**DIRECTIONS:**
[1] Retype the portion of the article on rhodium-catalyzed enyne annulation that opens with the words containing "Catalytic 1,4-Rhodium(III) Migration" and closes with "diverse range of heterocyclic products.".
[2] In the article on rhodium-catalyzed enyne annulation, which hydrogens must a 1,3-enyne contain to act as a one-carbon partner?

**DOCUMENT SEGMENT:**
+++++
Catalytic 1,4-Rhodium(III) Migration Enables 1,3-Enynes to Function as One-Carbon Oxidative Annulation Partners in C–H Functionalizations

Abstract

1,3-Enynes containing allylic hydrogens cis to the alkyne are shown to act as one-carbon partners, rather than two-carbon partners, in various rhodium-catalyzed oxidative annulations. The mechanism of these unexpected transformations is proposed to occur through double C–H activation, involving a hitherto rare example of the 1,4-migration of a Rh^III species. This phenomenon is general across a variety of substrates, and provides a diverse range of heterocyclic products.

The metal-catalyzed, directing-group-promoted oxidative C–H functionalization[1] of aromatic C–H bonds with alkynes[2], [3] has been widely exploited to prepare a rich variety of heterocyclic[4] and carbocyclic products.[5] In the reactions of unsymmetrical alkynes, high regioselectivity is usually observed when the two substituents on the alkyne are electronically well-differentiated. For example, with alkynes containing one alkyl and one aryl substituent, the initial C–C bond formation usually occurs with high regioselectivity at the alkyne carbon bearing the sp³-hybridized group. This regioselectivity is maintained in the oxidative annulation of 1,3-enynes, as demonstrated by the groups of Fagnou (Scheme 1 a)[6a] and Ackermann,[6b] for example. Herein, we describe a new mode of oxidative annulation, in which 1,3-enynes are able to function as one-carbon,[7] rather than two-carbon reaction partners (Scheme 1 b). We propose this reactivity arises from a hitherto rare example of 1,4-Rh^III migration, which opens up new possibilities in C–H functionalization reactions.[8] This phenomenon is general for substrates containing directing groups such as enols, phenols, carboxylic acids, or imides, resulting in a range of heterocyclic products.

Scheme 1.

Oxidative annulation reactions of 1,3-enynes.
+++++
(Items drawn from a data source)

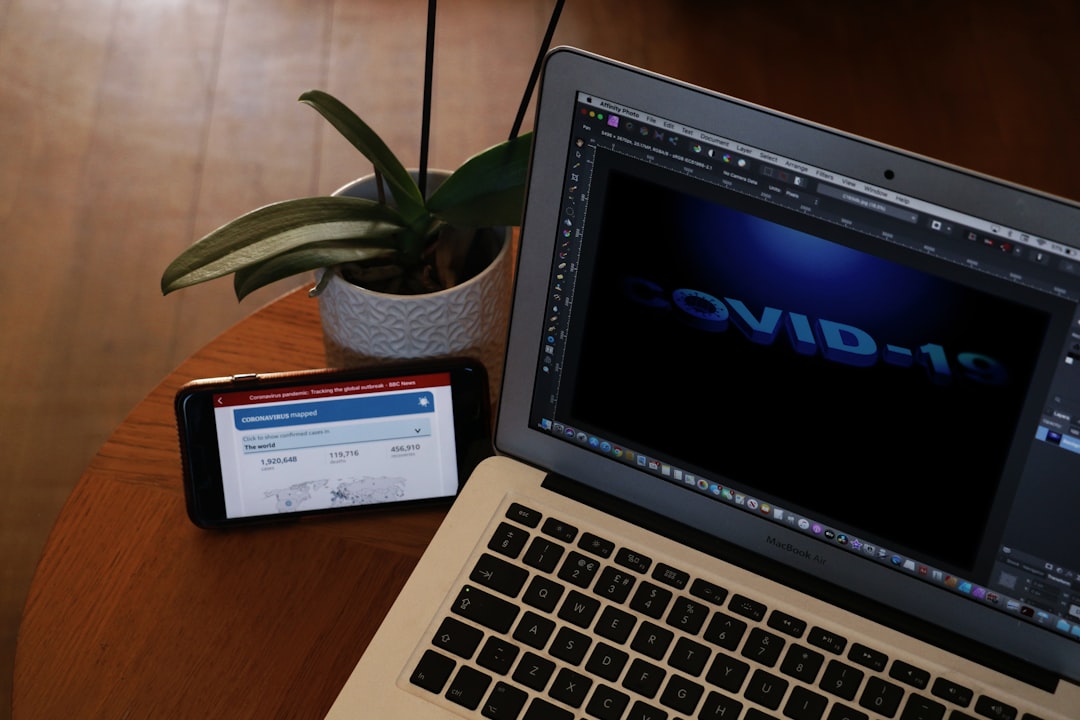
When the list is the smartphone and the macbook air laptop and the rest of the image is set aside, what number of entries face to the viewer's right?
0

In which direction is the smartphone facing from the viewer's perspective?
toward the camera

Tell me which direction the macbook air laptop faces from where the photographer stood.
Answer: facing the viewer and to the left of the viewer
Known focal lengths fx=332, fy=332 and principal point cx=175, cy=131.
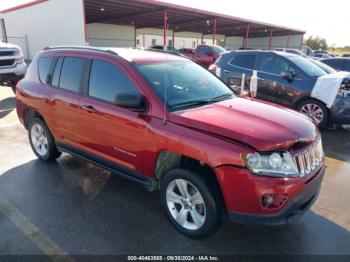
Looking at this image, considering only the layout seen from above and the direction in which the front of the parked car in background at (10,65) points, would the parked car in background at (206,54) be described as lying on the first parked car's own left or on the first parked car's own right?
on the first parked car's own left

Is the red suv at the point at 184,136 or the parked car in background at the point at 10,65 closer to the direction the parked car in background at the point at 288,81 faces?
the red suv

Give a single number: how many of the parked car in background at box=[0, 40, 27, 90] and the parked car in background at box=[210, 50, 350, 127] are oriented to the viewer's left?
0

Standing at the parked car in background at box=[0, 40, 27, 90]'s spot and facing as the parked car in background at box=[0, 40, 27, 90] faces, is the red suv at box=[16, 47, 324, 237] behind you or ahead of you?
ahead

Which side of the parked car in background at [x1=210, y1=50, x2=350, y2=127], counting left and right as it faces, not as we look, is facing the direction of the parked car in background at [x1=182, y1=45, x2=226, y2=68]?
back

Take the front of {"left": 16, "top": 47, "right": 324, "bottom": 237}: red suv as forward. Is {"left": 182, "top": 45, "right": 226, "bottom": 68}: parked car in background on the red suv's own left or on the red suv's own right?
on the red suv's own left

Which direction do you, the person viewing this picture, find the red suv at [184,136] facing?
facing the viewer and to the right of the viewer

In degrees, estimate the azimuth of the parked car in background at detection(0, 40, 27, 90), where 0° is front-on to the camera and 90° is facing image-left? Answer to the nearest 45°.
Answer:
+++++
**EXERCISE SOLUTIONS:**
[1]
Catalytic 1,4-Rhodium(III) Migration Enables 1,3-Enynes to Function as One-Carbon Oxidative Annulation Partners in C–H Functionalizations

Abstract

1,3-Enynes containing allylic hydrogens cis to the alkyne are shown to act as one-carbon partners, rather than two-carbon partners, in various rhodium-catalyzed oxidative annulations. The mechanism of these unexpected transformations is proposed to occur through double C–H activation, involving a hitherto rare example of the 1,4-migration of a Rh^III species. This phenomenon is general across a variety of substrates, and provides a diverse range of heterocyclic products.

[2] Allylic hydrogens cis to the alkyne.